Dans le « Cinéma et la nouvelle psychologie » (1945), Merleau-Ponty souligne qu’un film n’est pas une « somme d’images » mais une « forme » unique qui possède un rythme cohérent, c’est-à-dire une unité tonale. Ainsi, chaque image, dans le montage du film, reçoit son sens et sa tonalité des images précédentes et des images suivantes, de sorte que la totalité des images possède un sens irréductible à chacune des images. De même, l’image et la musique constituent une « forme sonore », car elles réalisent une unité indissociable.

Merleau-Ponty insiste donc, en s’appuyant sur la Psychologie de la forme (théorie psychologique allemande du début du XXe siècle), sur le fait que la perception est la saisie d’unités de sens globales, et non une synthèse mentale d’éléments séparés.

Dans L’œil et l’esprit (1960), Merleau-Ponty poursuit cette analyse à propos de la peinture. La peinture illustre et justifie le statut particulier du corps vivant. Ce corps est un entrelac de vision et de mouvement : il est dans le monde, mais le monde est ce qui se déploie à partir de lui, à partir de ses potentialités d’action (chiasme).
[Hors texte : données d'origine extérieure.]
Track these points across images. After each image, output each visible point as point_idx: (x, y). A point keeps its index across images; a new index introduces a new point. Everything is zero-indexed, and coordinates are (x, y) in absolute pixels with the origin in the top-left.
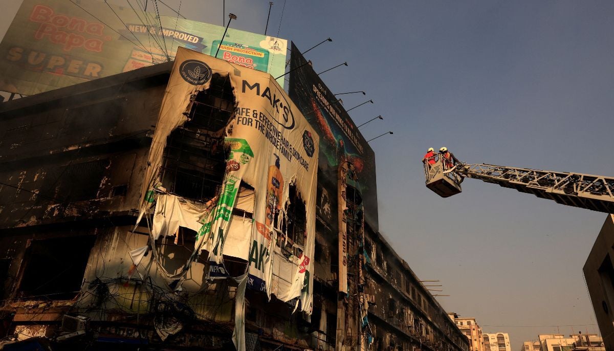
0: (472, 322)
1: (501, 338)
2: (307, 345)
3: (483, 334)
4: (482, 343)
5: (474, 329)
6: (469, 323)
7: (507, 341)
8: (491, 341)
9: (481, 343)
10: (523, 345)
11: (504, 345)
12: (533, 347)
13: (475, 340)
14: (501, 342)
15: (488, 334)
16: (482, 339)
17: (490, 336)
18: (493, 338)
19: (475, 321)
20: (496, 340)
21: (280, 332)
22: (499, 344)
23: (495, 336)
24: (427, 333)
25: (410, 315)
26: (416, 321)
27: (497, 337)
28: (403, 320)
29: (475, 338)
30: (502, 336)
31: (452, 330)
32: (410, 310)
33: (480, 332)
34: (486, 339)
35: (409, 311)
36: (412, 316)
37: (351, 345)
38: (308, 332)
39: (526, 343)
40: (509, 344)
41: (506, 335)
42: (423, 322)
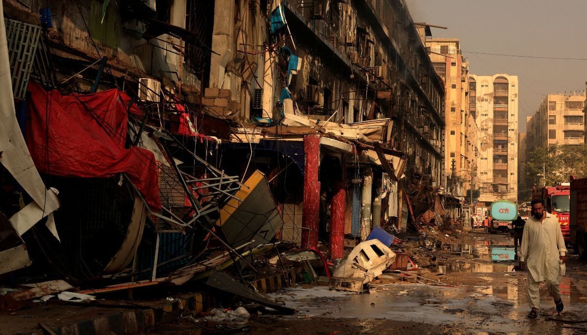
0: (452, 47)
1: (502, 85)
2: (143, 69)
3: (469, 75)
4: (466, 94)
5: (453, 64)
6: (444, 50)
7: (513, 91)
8: (480, 92)
9: (464, 94)
10: (546, 101)
11: (505, 99)
12: (564, 105)
13: (454, 86)
14: (501, 94)
15: (475, 76)
16: (465, 86)
17: (479, 80)
18: (485, 85)
19: (457, 46)
20: (491, 89)
21: (78, 31)
22: (495, 98)
23: (490, 80)
24: (378, 62)
25: (350, 18)
26: (361, 32)
27: (494, 84)
28: (337, 29)
29: (454, 82)
30: (504, 81)
31: (419, 62)
32: (352, 6)
33: (464, 71)
34: (473, 85)
35: (350, 9)
36: (354, 21)
37: (242, 76)
38: (144, 36)
39: (552, 98)
40: (516, 100)
41: (513, 80)
42: (372, 37)
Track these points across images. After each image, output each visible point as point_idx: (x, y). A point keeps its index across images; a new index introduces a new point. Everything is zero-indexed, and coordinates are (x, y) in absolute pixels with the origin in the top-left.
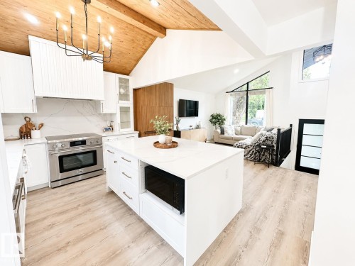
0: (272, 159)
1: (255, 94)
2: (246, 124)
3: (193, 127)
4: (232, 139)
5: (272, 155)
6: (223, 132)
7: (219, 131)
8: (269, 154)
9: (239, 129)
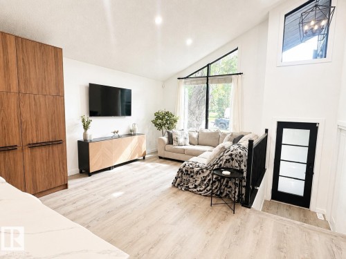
0: (240, 194)
1: (219, 82)
2: (207, 127)
3: (120, 133)
4: (183, 152)
5: (240, 186)
6: (171, 141)
7: (165, 139)
8: (235, 184)
9: (195, 135)
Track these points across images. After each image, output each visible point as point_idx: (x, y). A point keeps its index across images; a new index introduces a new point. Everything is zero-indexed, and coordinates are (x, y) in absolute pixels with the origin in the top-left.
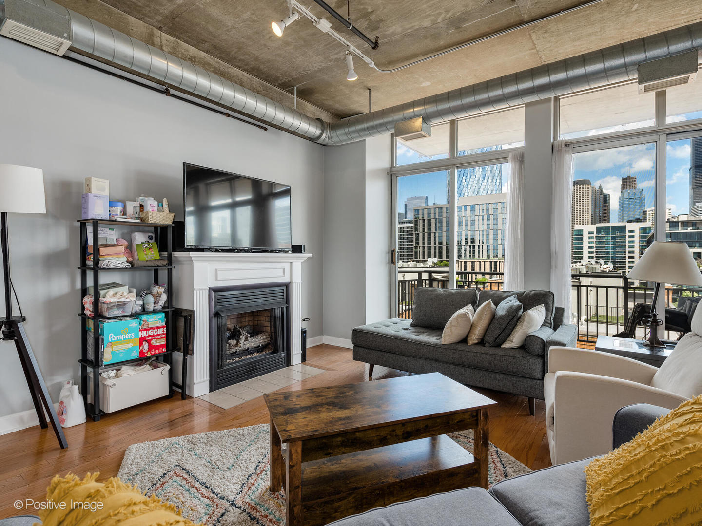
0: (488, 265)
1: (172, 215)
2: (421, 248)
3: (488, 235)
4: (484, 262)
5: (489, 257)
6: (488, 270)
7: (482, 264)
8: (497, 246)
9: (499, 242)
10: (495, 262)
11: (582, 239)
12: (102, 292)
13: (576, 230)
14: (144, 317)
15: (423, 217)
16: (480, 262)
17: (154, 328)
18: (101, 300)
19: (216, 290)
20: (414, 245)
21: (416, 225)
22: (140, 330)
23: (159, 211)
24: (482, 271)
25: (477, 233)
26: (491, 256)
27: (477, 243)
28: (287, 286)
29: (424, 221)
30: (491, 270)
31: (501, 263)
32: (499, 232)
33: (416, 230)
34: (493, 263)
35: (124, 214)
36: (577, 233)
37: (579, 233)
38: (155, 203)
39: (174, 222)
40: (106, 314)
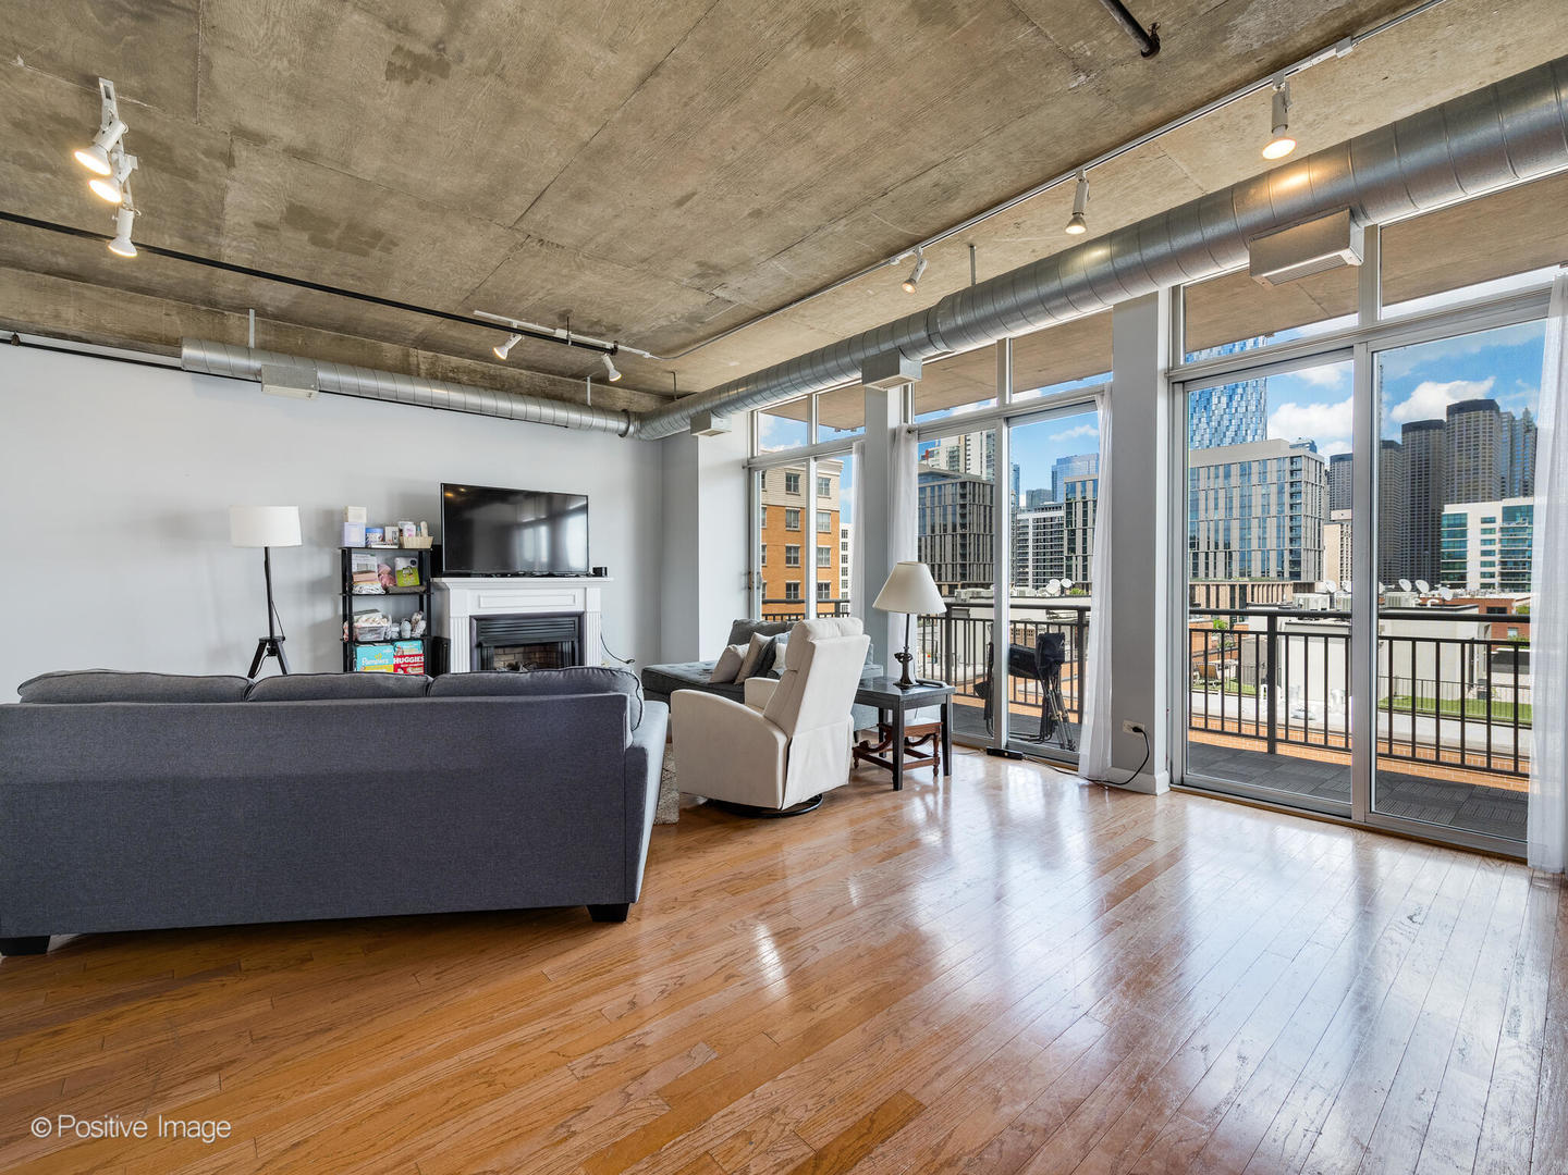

Ainsi, la profondeur n’est pas une troisième dimension qui équivaut à la largeur, mais une réalité qualitative qui renvoie à notre capacité à nous projeter dans le monde.

La peinture, selon Merleau-Ponty, suspend notre croyance en des objets fixes, et nous replace dans le monde naissant des apparences :

  1. En insistant sur le processus qui amène à la visibilité et non sur les éléments déjà déterminés.
  2. En montrant des couleurs qui ne sont pas des choses en soi isolées, mais qui se reflètent les unes sur les autres : les cyprès, dans le Bassin du jas de Bouffan (Cézanne, 1876), sont teintés de la texture aqueuse de la piscine ;
  3. En déconstruisant la distinction entre les sens : la vision peut aussi recevoir des impressions de textures, des données tactiles (sensation « haptique ») ;
  4. En soulignant la capacité du tableau à produire un mouvement et une temporalité, non comme déplacement quantitatif d’un lieu à l’autre, mais comme rayonnement, vibration à partir d’une tension interne.